Scikit-learn’s LogisticRegression
class implements this algorithm. After instantiating it, we train it on our train set (X_train
and y_train
) by calling the fit
function. This will tune the model’s parameters to find a mapping between the measurements and the flower species.
from sklearn.linear_model import LogisticRegression
lr = LogisticRegression()
lr.fit(X_train, y_train)
Step 5: Evaluate the Model
Now that we’ve trained the model, we want to measure its accuracy. The LogisticRegression
class has a score
method that returns the accuracy of the model. First, we’ll measure the accuracy of the model on the training data:
print(lr.score(X_train, y_train))
This will return approximately 0.97, which means the model predicts the class of 97 percent of the training examples accurately, which is pretty good given that we only had around 37 training examples per species.
Next, we’ll check the accuracy of the model on the test set:
print(lr.score(X_test, y_test))
This will give us around 95 percent, a bit lower than the training accuracy, which is natural because these are examples that the model has never seen before.
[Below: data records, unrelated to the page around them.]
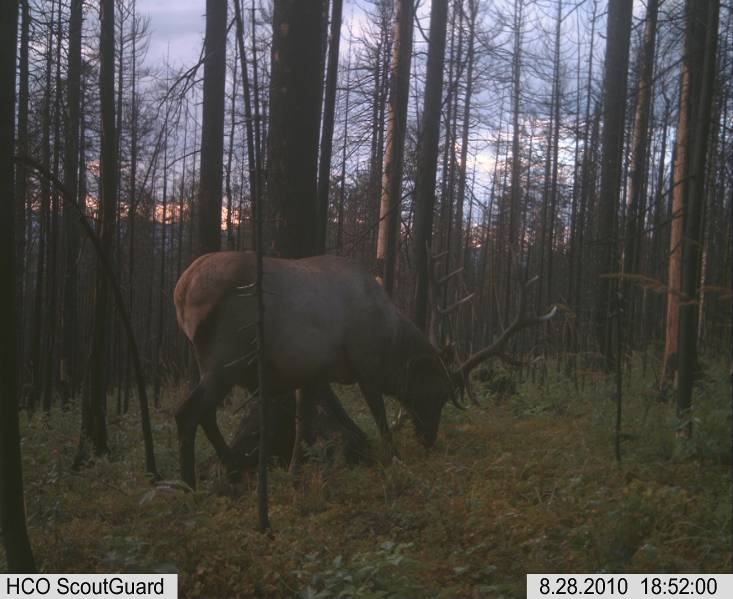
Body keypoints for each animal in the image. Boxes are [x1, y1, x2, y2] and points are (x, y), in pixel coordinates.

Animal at [174, 251, 556, 490]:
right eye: (437, 394)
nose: (429, 438)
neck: (391, 342)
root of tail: (182, 289)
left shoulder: (310, 373)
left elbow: (302, 425)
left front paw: (295, 471)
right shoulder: (365, 365)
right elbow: (381, 419)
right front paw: (396, 459)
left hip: (214, 361)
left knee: (205, 414)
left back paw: (229, 467)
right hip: (225, 356)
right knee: (187, 412)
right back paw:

By creating a larger dataset or trying another machine learning algorithm (such as support vector machines), we might be able to further improve the model’s accuracy and bridge the gap between training and test performance.
Finally, we want to see how we can use our trained model on new examples. The LogisticRegression
class has a predict
function that takes an array of observations as input and returns the predicted class. In the case of our flower classifier model, we need to provide it with an array of four measurements (sepal length, sepal width, petal length, petal width) and it will return an integer that represents the class of the flower:
output = lr.predict([[4.4, 3.2, 1.3, 0.2]])
print(iris.target_names[output[0]])
'''setosa
Congratulations! You’ve created your first machine learning model. We can now put it together into an application that takes measurements from users and returns the flower species:
sepal_l = float(input("Sepal length (cm):"))
sepal_w = float(input("Sepal width (cm):"))
petal_l = float(input("Petal length (cm):"))
petal_w = float(input("Petal width (cm):"))
measurements = [[sepal_l, sepal_w, petal_l, petal_w]]
output = lr.predict(measurements)
print(f"Your flower is {iris.target_names[output[0]]}")
Hopefully, this will be your first step toward becoming a machine learning guru. From here, you can continue to learn other machine learning algorithms, learn more about the fundamental concepts of machine learning, and move on to more advanced topics such as neural networks and deep learning. With a bit of study and practice, you’ll be able to create remarkable applications that can detect objects in images, process voice commands, and engage in conversations with users.